■ **Short exercise**: Which lines of the entries below contain the string "barcode"? Filter them out and copy each one, treating uppercase and lowercase as different.

■ **Stored rows**:

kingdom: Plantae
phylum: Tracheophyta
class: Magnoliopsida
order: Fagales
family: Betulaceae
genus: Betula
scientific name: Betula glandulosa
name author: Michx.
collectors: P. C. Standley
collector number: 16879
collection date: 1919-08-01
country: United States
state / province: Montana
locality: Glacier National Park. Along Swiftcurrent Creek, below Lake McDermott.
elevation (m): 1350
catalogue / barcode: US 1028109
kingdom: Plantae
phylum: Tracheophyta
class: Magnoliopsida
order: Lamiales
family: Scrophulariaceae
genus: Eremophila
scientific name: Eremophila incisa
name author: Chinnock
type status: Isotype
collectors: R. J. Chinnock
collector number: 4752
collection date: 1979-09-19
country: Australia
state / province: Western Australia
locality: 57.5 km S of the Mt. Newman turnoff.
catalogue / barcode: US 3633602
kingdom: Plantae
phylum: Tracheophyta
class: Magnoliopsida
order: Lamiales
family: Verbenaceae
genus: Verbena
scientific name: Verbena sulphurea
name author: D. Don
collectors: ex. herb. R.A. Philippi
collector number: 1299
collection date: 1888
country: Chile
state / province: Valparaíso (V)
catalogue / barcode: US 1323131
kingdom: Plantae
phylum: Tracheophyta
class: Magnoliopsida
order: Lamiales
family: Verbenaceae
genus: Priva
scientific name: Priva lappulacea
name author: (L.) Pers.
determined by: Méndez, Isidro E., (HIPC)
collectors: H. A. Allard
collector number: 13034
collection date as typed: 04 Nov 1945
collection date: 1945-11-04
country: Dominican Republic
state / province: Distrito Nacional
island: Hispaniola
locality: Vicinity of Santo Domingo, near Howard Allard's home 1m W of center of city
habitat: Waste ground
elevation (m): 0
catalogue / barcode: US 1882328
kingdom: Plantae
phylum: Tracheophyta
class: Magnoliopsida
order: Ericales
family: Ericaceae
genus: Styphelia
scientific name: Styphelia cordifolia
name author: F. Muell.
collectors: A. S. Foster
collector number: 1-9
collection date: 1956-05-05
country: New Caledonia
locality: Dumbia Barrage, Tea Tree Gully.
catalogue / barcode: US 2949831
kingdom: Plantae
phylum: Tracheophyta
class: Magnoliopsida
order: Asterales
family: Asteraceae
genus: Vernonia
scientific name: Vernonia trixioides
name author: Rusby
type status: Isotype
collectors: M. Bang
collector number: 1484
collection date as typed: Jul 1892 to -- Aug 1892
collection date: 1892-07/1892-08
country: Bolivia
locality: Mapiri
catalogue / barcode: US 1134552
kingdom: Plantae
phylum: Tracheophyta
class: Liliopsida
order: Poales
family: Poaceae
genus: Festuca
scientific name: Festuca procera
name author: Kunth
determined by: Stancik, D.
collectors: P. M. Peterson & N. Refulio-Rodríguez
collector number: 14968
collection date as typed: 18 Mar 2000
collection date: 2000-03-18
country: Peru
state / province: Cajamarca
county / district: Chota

■ **Final result**:
catalogue / barcode: US 1028109
catalogue / barcode: US 3633602
catalogue / barcode: US 1323131
catalogue / barcode: US 1882328
catalogue / barcode: US 2949831
catalogue / barcode: US 1134552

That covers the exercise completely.